Building a savings culture

September 4, 2008

, NAIROBI, August 27- You’ve probably heard the government announce that it intends to raise the national savings levels to about 30 percent in the next 25 years.

A statement which begs the question: what is the savings rate for Kenyans? According to estimates, it is a meagre 14 percent compared to 34 percent in Nigeria.

A section of local financial consultants paint an even gloomier picture; that Kenyans do not have a savings culture.

What with the young upwardly mobile Kenyans taking up credit cards and getting caught up in debt, spending money that they do not have and taking up loans to go on vacation!

Credit cards have become increasingly accessible, with banks now giving them to anyone earning more than Sh10, 000.

Financial consultants say women are better at saving than men.

Alex Kadzitu, an independent financial consultant, says Kenyan women, (particularly mothers) are more financially disciplined than their male counterparts.

This probably stems from their need to look out for their children and secure their future.

Sadly though, adds Kadzitu, majority of these women keep their money in banks where they have either fixed or current accounts with monthly deposits of between Sh10, 000 and Sh20, 000.

Granted, putting your money in a bank is commendable, but is it a good option?

Kadzitu says compared to other investment tools, banks do not offer good returns.

“If you are saving and the returns don’t beat inflation, then you are actually losing in terms of the value of cash that you are holding,” he explains.

Consider this: If say you put Sh1 million in a bank account at an inflation rate of 10 percent then it means that at the end of the year you lose 10 percent of the value of the cash.

In value terms this means you loss about Sh100, 000.

He says there are more efficient vehicles such as mutual funds, equities or offshore investment that even the low-risk takers can look at.

He cites the offshore investments through which savvy investors can diversify their portfolio and adds that the entry levels for such securities are manageable and affordable for the average middle-class Kenyan.
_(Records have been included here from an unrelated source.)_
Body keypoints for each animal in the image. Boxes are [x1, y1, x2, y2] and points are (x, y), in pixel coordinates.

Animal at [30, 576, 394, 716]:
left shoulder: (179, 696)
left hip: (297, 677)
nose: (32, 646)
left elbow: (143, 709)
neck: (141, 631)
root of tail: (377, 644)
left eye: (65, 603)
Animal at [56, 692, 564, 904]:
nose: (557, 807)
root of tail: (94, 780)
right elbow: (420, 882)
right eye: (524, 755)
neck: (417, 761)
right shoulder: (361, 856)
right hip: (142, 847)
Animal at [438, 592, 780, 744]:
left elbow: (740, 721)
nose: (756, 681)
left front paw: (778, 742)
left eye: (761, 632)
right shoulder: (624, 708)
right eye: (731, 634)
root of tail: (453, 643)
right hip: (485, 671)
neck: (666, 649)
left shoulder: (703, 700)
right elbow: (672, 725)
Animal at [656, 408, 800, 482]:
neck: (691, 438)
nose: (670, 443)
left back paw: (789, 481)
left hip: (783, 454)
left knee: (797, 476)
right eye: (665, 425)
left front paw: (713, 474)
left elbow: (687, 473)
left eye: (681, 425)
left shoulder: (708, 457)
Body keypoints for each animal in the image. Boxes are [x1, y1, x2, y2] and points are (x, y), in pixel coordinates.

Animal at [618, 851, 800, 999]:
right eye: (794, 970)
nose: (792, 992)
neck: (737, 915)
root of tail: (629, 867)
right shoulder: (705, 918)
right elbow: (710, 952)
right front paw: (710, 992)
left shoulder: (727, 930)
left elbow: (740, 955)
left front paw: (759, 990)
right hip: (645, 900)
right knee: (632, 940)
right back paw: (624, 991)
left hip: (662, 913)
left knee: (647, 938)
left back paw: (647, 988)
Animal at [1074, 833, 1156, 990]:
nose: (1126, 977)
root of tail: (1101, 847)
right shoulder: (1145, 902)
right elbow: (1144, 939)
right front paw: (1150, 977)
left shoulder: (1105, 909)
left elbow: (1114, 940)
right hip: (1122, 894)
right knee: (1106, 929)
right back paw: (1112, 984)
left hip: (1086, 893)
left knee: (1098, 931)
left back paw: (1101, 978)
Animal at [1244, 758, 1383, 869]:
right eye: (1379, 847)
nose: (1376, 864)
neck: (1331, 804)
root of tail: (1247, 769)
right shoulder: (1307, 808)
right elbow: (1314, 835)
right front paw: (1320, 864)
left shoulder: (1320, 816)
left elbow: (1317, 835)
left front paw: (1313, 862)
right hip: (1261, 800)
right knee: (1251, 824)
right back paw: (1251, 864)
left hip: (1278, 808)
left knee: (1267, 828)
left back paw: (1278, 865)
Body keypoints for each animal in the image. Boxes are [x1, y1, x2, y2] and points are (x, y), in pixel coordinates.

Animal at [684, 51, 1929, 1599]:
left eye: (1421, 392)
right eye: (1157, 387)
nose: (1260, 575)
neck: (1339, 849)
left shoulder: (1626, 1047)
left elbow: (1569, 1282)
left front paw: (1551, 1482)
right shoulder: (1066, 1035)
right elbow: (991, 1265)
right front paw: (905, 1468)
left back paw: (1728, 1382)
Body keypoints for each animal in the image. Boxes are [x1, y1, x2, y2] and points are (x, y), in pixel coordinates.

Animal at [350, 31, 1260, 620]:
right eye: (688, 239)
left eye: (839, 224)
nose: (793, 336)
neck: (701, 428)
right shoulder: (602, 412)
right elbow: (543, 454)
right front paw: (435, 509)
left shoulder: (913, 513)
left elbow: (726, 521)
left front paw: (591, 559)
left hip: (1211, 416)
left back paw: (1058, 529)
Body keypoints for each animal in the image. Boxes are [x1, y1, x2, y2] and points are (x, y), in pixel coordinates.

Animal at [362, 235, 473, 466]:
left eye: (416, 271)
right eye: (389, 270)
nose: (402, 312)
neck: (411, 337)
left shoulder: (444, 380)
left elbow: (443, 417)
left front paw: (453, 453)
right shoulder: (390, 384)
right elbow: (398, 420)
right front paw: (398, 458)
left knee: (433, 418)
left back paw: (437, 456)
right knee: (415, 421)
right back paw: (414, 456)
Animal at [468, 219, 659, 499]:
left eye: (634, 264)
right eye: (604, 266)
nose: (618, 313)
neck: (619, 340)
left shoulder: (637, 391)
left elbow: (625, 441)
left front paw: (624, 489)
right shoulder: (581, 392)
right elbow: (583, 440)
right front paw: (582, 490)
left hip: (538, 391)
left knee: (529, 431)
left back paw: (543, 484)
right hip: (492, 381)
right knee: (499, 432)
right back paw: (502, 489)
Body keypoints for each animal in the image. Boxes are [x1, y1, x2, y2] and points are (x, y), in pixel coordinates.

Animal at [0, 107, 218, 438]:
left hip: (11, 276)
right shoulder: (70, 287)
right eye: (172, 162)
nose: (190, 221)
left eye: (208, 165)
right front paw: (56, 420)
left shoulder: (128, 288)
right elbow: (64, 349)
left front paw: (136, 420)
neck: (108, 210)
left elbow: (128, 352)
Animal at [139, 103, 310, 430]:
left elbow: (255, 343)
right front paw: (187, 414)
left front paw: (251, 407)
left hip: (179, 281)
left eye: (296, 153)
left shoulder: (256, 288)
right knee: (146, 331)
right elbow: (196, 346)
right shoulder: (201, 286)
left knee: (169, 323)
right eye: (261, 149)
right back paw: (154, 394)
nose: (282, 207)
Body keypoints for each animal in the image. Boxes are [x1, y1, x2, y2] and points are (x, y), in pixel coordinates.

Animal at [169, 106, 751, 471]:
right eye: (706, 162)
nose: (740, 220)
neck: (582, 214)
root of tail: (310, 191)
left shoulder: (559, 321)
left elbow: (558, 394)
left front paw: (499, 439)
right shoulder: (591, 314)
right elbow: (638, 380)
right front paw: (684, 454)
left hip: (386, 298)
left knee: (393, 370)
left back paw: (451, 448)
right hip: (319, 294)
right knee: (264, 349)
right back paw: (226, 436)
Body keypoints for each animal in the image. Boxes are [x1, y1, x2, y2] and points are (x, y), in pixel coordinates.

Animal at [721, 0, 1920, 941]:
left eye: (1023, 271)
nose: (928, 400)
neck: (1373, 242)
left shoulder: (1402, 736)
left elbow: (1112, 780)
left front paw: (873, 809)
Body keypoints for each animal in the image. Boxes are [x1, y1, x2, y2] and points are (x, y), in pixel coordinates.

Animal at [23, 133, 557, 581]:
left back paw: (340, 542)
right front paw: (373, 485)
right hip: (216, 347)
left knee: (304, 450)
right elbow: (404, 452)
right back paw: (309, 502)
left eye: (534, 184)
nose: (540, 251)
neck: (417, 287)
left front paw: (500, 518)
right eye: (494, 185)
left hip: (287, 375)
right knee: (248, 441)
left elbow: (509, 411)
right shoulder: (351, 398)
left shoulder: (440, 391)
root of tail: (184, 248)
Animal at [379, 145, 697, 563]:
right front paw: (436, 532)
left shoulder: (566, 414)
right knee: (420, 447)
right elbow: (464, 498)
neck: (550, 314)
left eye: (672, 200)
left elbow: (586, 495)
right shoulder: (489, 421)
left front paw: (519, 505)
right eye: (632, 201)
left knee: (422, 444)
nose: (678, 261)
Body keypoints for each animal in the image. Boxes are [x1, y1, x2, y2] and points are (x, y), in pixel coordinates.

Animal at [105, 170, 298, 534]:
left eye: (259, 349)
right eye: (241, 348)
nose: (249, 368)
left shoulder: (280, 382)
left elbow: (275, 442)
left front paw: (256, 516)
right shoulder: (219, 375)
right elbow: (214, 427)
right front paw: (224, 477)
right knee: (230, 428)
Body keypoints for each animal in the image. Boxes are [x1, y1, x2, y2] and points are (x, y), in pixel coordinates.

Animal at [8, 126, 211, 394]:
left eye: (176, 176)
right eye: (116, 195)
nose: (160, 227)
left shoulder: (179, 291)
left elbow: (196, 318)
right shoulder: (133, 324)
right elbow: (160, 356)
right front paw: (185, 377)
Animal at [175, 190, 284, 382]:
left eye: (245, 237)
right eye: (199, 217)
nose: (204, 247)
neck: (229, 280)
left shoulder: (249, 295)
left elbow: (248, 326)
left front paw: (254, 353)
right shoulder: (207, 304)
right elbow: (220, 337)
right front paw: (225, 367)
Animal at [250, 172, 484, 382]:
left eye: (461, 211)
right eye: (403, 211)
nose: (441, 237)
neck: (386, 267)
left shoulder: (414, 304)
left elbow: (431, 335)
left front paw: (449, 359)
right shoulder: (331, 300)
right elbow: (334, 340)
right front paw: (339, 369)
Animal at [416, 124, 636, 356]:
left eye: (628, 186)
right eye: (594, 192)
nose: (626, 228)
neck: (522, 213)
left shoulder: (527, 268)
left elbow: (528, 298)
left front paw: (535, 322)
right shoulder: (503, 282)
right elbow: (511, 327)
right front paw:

Kadzitu says such investments present immense opportunities for investors to maximise their returns because the markets record single digit inflation rates have a wide range of products to invest in and investor-protection is much higher.

There are many firms that have been offering such products for close to 10 years but the uptake is still too low, a situation that is attributed to scepticism and a lack of knowledge on the benefits of such instruments.

Although a number of Kenyan investors are better-educated on investment matters now than they were a few years ago, there are still many people who have a rudimentary understanding of these securities.

“There are still people who associate offshore investments with money laundering and corruption,” the consultant explains.

Mutual funds however have been a preserve of a few. But is cost a factor for the low uptake now?

Kadzitu says an emphatic no. Currently, there are providers who are offering funds that range from a minimum of Sh5000 to Sh1 million.

In order to know which vehicles to invest in, he says, investors should seek guidance from financial adviser to get the pros and cons of a particular product and give them unbiased opinions.

This, he says, would help people to avoid situations where many people have burnt their fingers by taking up loans to participate in Initial Public Offers.

Rule of thumb he says: “Do not take up loans to invest in securities especially equities unless you have the capacity to repay the loans with ease.”

As his advice to Kenyans, Kadzitu quotes William Shakespeare who said: “Take care of the pennies and the pounds will take care of themselves.”

Translated into Kenyan lingo it basically means that “if you are not making cents, you will never make shillings”.

He says a person who’s looking to make some money should always be on the look out for opportunities to invest, don’t be narrow-minded.

Kadzitu’s parting shot: “Formulate smart objectives and then follow the financial planning cycle to the letter.”